= Lincoln Walsh =

American inventor (1903-1971)

Lincoln Walsh (November 3, 1903 – November 17, 1971) was an engineer and inventor.

== Early life and education ==
Walsh received his B.S. in electrical engineering from Stevens Institute of Technology in 1926. He later studied at Columbia University and at Brooklyn Polytechnic Institute.

== Career ==
During World War II, he worked with Rudy Bozak at the Dinion Coil Company in Caledonia, New York, developing high voltage power supplies for radar use. Walsh worked as a member of the War Planning Board.

After the war, he founded Brooks Electronics Inc.

Walsh may have been involved in the development of the Kettledrum Baffle that one associates with the first Bozak speaker systems. He redesigned the "Mark II" (Colossus computer) power supply to prolong the unit's life. Later, he was a consultant on very large transformer designs for power distribution. He also developed a high-quality AM radio receiver and an aircraft collision avoidance system.
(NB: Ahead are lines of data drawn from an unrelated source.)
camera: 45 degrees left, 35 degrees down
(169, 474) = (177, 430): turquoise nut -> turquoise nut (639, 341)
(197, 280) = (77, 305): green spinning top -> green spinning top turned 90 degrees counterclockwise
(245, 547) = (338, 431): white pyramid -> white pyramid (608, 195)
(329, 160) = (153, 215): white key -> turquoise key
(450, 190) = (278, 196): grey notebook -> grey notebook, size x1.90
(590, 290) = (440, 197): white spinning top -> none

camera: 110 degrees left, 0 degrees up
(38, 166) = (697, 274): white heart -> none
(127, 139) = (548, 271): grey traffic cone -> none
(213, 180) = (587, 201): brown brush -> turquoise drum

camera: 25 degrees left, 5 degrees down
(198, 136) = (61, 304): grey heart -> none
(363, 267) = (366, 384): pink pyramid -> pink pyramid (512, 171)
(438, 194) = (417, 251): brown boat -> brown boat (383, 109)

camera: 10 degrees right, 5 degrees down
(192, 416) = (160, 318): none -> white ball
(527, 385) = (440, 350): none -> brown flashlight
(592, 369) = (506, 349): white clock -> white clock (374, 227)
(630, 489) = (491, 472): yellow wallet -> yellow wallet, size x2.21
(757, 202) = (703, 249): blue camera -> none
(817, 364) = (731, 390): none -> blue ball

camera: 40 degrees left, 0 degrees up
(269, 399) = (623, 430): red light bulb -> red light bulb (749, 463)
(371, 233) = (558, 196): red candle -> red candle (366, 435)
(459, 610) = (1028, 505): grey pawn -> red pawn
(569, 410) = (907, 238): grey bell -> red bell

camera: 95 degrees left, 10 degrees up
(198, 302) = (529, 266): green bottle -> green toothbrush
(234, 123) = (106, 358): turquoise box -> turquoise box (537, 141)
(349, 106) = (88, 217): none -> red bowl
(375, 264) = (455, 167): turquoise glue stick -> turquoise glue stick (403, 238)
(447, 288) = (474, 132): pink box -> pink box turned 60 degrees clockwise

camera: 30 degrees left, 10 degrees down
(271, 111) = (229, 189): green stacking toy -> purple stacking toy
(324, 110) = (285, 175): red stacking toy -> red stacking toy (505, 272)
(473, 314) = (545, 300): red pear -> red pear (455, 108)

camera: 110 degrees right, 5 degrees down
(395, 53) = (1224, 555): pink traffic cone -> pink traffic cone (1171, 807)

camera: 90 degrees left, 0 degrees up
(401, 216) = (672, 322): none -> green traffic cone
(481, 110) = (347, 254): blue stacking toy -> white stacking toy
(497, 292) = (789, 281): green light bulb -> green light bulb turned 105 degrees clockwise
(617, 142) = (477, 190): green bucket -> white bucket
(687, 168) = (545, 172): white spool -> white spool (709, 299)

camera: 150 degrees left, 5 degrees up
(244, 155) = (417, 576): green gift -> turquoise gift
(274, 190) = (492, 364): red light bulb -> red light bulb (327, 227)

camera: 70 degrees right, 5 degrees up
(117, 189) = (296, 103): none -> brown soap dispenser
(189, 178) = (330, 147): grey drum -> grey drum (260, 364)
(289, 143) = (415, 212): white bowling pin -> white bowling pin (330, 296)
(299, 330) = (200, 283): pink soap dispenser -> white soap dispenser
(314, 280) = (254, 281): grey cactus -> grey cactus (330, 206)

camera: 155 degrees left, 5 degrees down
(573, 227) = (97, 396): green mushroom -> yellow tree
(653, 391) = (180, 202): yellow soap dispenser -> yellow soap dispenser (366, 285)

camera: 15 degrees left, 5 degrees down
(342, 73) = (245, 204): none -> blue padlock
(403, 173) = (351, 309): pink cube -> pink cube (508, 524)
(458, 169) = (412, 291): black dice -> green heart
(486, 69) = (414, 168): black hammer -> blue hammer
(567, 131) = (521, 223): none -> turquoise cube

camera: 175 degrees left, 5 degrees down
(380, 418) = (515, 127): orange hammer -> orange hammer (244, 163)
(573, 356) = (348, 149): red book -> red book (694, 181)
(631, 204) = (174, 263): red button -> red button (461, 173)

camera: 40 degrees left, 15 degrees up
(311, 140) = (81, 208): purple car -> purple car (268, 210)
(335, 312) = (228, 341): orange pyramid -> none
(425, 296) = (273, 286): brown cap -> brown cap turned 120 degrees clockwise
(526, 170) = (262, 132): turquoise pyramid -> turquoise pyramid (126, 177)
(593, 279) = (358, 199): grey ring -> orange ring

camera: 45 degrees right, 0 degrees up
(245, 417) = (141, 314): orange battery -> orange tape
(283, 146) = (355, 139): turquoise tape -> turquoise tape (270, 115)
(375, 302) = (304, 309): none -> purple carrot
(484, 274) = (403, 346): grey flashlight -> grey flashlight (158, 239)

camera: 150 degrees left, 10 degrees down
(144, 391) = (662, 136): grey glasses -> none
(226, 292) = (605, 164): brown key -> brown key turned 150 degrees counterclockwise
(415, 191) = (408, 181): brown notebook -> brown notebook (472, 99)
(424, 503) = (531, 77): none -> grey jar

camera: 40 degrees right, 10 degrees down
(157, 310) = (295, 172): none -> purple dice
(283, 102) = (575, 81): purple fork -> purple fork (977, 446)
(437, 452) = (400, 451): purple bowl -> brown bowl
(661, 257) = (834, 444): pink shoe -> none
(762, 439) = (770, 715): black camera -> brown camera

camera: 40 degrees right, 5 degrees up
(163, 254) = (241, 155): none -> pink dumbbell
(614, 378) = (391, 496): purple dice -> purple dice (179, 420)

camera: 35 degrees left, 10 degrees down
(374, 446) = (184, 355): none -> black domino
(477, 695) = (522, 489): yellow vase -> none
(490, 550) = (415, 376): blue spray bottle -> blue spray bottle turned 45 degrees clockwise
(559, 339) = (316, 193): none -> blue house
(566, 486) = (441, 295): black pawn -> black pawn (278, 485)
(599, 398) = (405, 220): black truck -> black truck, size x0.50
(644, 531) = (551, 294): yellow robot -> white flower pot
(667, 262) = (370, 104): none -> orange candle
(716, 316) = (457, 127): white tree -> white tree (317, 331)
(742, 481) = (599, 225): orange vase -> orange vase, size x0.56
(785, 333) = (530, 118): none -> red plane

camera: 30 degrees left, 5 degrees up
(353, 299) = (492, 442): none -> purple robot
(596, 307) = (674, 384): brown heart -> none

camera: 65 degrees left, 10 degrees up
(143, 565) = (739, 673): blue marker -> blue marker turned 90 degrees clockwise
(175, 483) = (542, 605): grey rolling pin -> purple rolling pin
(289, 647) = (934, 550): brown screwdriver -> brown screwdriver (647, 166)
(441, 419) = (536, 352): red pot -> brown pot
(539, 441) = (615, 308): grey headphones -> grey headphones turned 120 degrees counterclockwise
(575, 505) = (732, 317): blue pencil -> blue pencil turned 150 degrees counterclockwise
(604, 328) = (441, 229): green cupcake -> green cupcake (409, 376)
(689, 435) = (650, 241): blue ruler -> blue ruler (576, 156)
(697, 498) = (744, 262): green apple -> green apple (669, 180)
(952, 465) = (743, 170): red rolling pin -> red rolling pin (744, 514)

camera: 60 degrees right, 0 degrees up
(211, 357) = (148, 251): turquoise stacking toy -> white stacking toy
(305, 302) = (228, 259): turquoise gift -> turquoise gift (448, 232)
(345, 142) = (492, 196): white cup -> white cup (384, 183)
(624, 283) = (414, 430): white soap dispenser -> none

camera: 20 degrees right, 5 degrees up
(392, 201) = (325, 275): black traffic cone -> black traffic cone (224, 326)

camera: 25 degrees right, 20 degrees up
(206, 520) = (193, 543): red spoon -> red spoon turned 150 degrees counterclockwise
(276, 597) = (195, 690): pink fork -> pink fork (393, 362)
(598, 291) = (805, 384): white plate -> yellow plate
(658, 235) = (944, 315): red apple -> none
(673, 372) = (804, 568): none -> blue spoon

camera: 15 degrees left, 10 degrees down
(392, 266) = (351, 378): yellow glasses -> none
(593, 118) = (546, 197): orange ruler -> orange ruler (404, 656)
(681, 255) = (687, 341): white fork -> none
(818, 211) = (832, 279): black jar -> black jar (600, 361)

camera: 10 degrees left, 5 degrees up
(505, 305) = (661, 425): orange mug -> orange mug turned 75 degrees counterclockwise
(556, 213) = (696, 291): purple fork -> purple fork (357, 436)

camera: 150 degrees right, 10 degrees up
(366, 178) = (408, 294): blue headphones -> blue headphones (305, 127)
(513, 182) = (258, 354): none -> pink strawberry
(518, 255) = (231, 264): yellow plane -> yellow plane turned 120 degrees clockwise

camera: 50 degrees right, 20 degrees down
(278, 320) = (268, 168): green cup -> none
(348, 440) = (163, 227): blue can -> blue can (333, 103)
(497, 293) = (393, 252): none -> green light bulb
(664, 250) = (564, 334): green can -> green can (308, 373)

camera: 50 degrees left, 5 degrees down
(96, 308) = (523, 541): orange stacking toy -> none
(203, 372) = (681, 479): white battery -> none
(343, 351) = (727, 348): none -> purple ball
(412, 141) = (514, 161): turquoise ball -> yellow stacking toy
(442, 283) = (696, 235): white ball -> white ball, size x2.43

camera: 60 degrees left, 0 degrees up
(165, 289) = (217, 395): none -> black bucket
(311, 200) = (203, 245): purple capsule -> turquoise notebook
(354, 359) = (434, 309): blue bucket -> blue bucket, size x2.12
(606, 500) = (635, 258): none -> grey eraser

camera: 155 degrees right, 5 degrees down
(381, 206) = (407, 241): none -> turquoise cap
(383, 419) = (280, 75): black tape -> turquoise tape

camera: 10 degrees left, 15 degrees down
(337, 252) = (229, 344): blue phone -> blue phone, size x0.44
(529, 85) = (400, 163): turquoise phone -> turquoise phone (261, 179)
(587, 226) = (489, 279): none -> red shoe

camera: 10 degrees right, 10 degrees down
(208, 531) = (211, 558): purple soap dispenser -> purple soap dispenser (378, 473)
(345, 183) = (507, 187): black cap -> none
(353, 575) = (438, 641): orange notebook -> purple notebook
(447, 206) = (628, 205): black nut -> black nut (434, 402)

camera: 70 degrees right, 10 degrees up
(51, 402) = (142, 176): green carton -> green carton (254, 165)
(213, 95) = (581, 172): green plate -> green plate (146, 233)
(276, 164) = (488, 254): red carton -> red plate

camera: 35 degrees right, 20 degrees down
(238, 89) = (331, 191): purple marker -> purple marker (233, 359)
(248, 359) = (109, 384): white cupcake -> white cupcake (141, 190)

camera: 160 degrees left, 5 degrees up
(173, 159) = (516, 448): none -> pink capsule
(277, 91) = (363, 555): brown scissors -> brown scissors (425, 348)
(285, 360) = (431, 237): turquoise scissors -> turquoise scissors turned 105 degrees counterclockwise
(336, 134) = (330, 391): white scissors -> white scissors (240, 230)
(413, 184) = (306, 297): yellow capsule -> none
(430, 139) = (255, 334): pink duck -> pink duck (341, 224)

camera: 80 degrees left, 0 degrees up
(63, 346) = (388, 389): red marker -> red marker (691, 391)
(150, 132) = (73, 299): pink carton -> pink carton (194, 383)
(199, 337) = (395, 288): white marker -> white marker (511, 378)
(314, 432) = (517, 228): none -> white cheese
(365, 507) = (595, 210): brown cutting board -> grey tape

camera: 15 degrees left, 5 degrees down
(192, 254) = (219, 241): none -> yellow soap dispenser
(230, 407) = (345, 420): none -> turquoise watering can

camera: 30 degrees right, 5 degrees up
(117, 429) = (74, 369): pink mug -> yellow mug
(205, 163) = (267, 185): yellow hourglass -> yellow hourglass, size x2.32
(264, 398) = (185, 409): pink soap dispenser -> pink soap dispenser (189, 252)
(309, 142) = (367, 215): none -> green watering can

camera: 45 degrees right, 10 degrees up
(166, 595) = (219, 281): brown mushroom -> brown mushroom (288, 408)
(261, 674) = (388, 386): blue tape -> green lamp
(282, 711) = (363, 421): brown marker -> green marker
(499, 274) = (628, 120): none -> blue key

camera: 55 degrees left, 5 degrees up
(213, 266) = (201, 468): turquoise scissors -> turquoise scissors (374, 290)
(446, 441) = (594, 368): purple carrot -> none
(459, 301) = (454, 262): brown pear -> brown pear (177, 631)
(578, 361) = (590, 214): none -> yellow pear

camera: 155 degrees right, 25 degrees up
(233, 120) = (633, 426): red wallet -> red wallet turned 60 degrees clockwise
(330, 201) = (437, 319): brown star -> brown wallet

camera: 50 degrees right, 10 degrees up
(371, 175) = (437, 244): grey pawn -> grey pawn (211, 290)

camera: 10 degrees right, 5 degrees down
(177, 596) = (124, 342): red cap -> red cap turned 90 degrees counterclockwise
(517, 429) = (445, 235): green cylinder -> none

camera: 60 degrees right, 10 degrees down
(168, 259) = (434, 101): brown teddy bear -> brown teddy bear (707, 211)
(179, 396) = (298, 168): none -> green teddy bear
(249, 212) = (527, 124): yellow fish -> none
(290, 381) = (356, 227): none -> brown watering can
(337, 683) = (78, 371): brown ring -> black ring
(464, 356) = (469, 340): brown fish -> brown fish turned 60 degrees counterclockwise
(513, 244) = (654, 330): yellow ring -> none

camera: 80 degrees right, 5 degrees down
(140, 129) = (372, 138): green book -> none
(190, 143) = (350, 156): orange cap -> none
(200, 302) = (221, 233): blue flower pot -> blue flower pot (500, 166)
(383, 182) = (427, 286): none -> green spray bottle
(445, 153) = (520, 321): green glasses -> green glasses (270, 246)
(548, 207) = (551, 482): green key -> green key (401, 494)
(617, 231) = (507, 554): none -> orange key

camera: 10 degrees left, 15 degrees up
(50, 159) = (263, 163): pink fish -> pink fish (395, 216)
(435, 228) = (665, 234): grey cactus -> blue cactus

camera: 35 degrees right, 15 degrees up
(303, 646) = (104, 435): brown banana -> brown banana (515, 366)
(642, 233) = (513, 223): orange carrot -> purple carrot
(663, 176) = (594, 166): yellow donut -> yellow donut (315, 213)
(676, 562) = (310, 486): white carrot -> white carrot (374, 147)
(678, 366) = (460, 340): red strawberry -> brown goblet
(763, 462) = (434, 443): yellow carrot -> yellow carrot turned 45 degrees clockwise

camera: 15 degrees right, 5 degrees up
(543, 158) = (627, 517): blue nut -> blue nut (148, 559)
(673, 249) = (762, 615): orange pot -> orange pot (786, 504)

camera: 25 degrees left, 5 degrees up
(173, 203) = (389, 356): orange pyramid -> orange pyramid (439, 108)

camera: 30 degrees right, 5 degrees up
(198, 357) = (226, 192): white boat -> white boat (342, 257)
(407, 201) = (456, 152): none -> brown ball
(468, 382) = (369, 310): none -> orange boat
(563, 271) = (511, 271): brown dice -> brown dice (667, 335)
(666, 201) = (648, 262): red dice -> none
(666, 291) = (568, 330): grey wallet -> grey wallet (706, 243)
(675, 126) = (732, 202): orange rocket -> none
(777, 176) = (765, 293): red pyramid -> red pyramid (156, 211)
Walsh´s interests extended to loudspeaker design. With the help of Bozak, he developed a direct-radiator design using a single speaker with an aluminum foil cone, operating out of a vertical column, and offering a wide frequency response. A Simple Quality Rating System for Loudspeakers and Audio Systems appeared in the Journal of the Audio Engineering Society for July, 1963. He went on to invent the wide-range coherent transmission-line loudspeaker, which was granted U.S. Patent 3,424,873 in 1969 (filed in 1964). Walsh realized that if you took an inverted cone and drove it from the apex, you could have a speaker with a perfect 360-degree horizontal radiation pattern available to reproduce all the audible frequency range. The vertical dispersion was controllable with the choice of materials. This offered a wide variety of designs, based on his patent.

== Personal life ==
As a member of the War Planning Board, he met and later married Harriet Walsh. They were residents of Millington, New Jersey for many years. They had no children.

== Legacy ==
In 1971, Martin Gersten founded Ohm Acoustics. Gersten raised the capital needed to buy back the Walsh patent rights from a metal-casting company which had invested with Walsh. Walsh's new speaker design was developed and marketed by Ohm (the Ohm 'A'), after Gersten invented an edge-wound anodized aluminum voice coil, U.S. Patent 3,935,402 (1974), which was needed to make the unit viable. Unfortunately, Walsh died before his speaker was released to the public. Ohm Chief Engineer, John Strohbeen, further developed Walsh's concepts.